# Need help in identifying this Engine



## Genki (Sep 27, 2014)

I have an 87 2-dr Sentra A/T with below engine (imported from U.S. I believe) . Is this the GA16i? The block says E16 though? 
Can you help identify this please? thanks








[/URL][/IMG]


----------



## smj999smj (Jan 1, 2006)

It's definitely a GA-series SOHC engine and not an E-series, which has a distinctive valve cover as per the image linked below:

http://images.thetruthaboutcars.com...f-Phillip-Datsun-By-Nissan-Greden-550x412.jpg

It's also not a US GA-series engine nor a GA16i, which would be a throttle body fuel injection motor. The GA was produced from August, 1987, to 2013. In the US, the GA16i was only used in 1989 and 1990 in the Pulsar NX and the Sentra. All had throttle body injection and did not have a vacuum advance on the distributor. In 1991, the SOHC GA16i was replaced by the DOHC GA16DE. 

If you are sure it is 1.6L, then it would be a GA16s, which is the carburetor-equipped GA SOHC engine. But, displacement of 1.3L, 1.4L and 1.5L were also available with a carburetor.


----------



## Genki (Sep 27, 2014)

thanks for the detailed clarification. 

I was just confused because on paper, and the actual block, it says E16. and I was certain it wasn't an E16 because of the valve cover you mentioned.

might as well upgrade a bit to GA16DE 

thanks smj


----------



## Genki (Sep 27, 2014)

by the way the chassis # starts with JN followed by what looks like an inverted "T" then PB.... any idea which country have this chassis #?


----------



## smj999smj (Jan 1, 2006)

VINs that start with "JN" are made in Japan. Those made in the US start with "1" and those made in Mexico start with "3." You could upgrade to the GA16DE, but that would require swapping the engine control harness and ECM, as well.


----------



## ahardb0dy (Nov 9, 2003)

if an overseas car could be a GA15 also, some members were swapping their GA16i engines to GA15's when they were available.

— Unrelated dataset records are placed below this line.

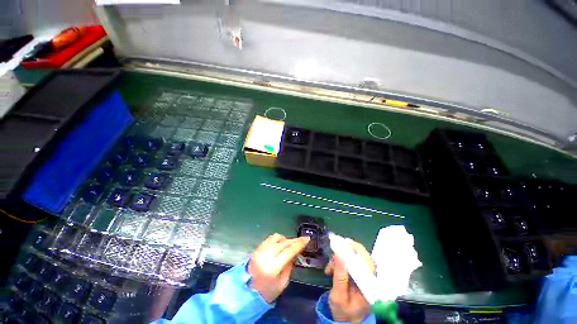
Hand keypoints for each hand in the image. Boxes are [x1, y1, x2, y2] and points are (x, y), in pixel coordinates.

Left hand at [248, 233, 309, 302]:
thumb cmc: (267, 292)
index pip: (289, 251)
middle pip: (284, 242)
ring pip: (277, 237)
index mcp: (272, 267)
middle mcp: (266, 255)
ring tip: (289, 245)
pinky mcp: (257, 248)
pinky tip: (280, 245)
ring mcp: (260, 250)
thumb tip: (295, 252)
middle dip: (294, 241)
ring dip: (285, 239)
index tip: (307, 238)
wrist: (246, 291)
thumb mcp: (282, 283)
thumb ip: (290, 266)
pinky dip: (278, 239)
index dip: (299, 244)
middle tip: (301, 241)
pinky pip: (270, 238)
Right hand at [325, 239, 374, 322]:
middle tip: (331, 259)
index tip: (337, 248)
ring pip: (352, 254)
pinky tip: (332, 269)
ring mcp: (364, 273)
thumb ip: (340, 275)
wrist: (347, 318)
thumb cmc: (343, 310)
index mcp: (369, 284)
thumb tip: (339, 253)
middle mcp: (370, 276)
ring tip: (329, 269)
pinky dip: (339, 260)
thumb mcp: (338, 296)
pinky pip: (349, 259)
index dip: (352, 249)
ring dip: (339, 257)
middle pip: (360, 253)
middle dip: (343, 252)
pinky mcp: (358, 271)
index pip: (365, 259)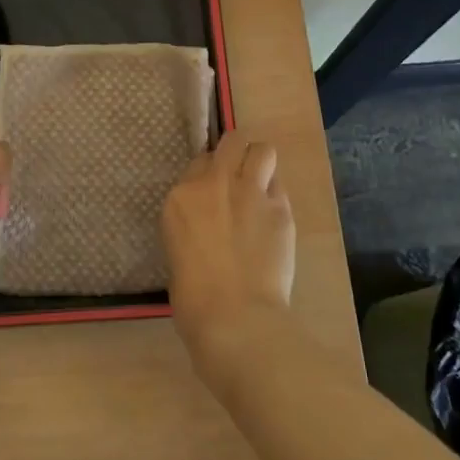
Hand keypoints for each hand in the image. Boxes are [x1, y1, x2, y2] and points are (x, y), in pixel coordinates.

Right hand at [161, 130, 295, 366]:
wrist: (234, 317)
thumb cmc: (193, 299)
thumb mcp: (178, 251)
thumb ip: (194, 225)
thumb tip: (209, 225)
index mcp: (180, 198)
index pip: (199, 163)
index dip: (208, 175)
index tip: (212, 193)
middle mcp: (215, 184)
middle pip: (231, 142)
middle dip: (236, 154)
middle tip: (238, 177)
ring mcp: (251, 193)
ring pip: (262, 150)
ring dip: (260, 162)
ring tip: (259, 184)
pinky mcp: (281, 210)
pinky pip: (279, 187)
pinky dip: (275, 195)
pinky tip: (272, 217)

If you post your Vin number (or PM me it) I can look it up in Nissan FAST, the program Nissan uses in the parts dept's and can tell you all about your car.


----------



## Genki (Sep 27, 2014)

thank you very much ahardbody.

by the way, here is the complete Chassis no. JN(then an inverted "T")PB2210HU5211**
would appreciate if you have info on which country my Sentra came from.

The engine no. says E16-4184**A, but the actual engine is the above pic. The seller mentioned it to be a 1500, so may well be a GA15, but not sure though.

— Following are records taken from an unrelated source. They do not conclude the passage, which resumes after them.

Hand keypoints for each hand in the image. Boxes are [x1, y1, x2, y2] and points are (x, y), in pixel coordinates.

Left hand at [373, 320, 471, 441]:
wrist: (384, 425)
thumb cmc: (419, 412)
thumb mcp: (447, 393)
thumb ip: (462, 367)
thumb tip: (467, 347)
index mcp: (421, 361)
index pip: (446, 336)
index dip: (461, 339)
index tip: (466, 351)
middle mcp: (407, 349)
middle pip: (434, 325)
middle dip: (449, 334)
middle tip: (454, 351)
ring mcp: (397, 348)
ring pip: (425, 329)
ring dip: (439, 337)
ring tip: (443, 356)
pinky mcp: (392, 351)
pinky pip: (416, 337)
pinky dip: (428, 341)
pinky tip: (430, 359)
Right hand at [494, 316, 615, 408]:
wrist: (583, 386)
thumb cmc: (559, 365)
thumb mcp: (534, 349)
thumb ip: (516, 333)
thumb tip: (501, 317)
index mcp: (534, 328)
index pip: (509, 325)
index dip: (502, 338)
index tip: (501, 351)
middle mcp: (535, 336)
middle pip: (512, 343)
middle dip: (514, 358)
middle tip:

I'm confused on whether an E16 block would bolt to a GA head.


----------



## ahardb0dy (Nov 9, 2003)

is that the Vin number? What is an inverted "T" ? Where are you ( or the car ) from?

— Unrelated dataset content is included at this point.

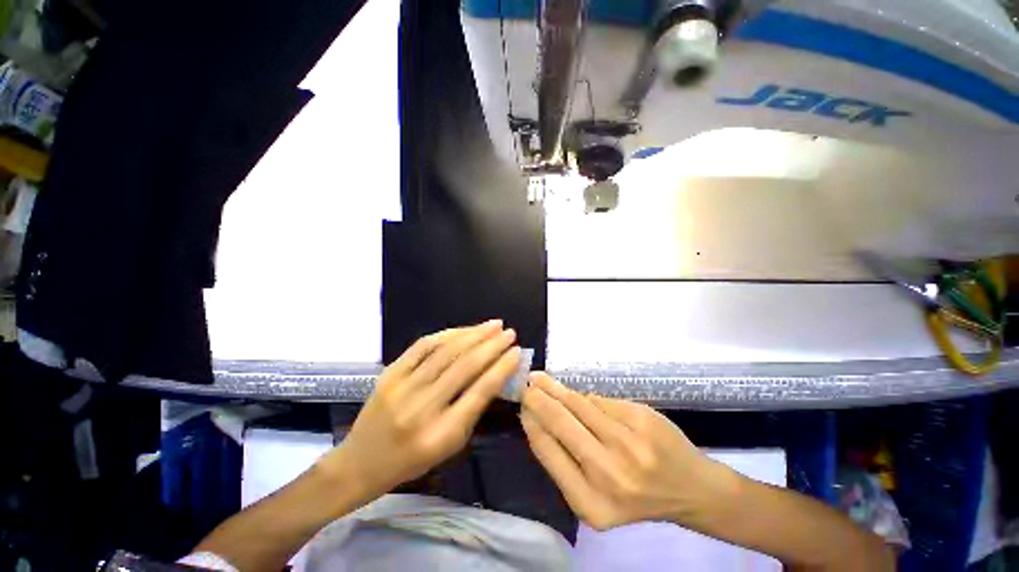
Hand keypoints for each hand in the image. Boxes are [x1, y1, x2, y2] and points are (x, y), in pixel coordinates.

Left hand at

I think the number would be 
JN "1", need the last two digits in order to look it up,

thanks


----------



## Genki (Sep 27, 2014)

ooppps. sorry. maybe it is a "1" after the JN after all...

JN1PB2210HU521138

from PH


----------



## ahardb0dy (Nov 9, 2003)

Sorry do not know what PH is?


----------



## Genki (Sep 27, 2014)

from Philippines


----------



## ahardb0dy (Nov 9, 2003)

Ok, went throught alll the different locations for Nissan FAST ( Japan, Canada, overseas, etc,) finally vin number came up under the US one ! 

This is what I got from FAST, looks like someone may have swapped the engine in that car at one point, as the info came up as a E16 engine but your engine does not look like an E16, 

This is an E16 engine, see 4th pic down:

Junkyard Find: 1983 Nissan Sentra Sedan | The Truth About Cars

info below:


----------



## Genki (Sep 27, 2014)

wow! thanks a lot for the info. really really appreciate the efforts ahardbody.

i know it is not an E16 because we call the E16 as the "Tamarind (tree)" engine because of the shape.

what puzzles me is that the block's serial number starts with E16.

someone told me that they are also using/ordering the head gaskets out of an E16 for a GA 12-valve head.


----------



## ahardb0dy (Nov 9, 2003)

I don't see how the 2 head gaskets would be interchangeable as they are totally different, here are the 2 gaskets for the 2 different heads:

E16:










GA16I:


----------



## Genki (Sep 27, 2014)

thanks.

i'll unfriend the guy who told me they are the same


----------



## ahardb0dy (Nov 9, 2003)

Well if he says they are the same than ask him to show you?


----------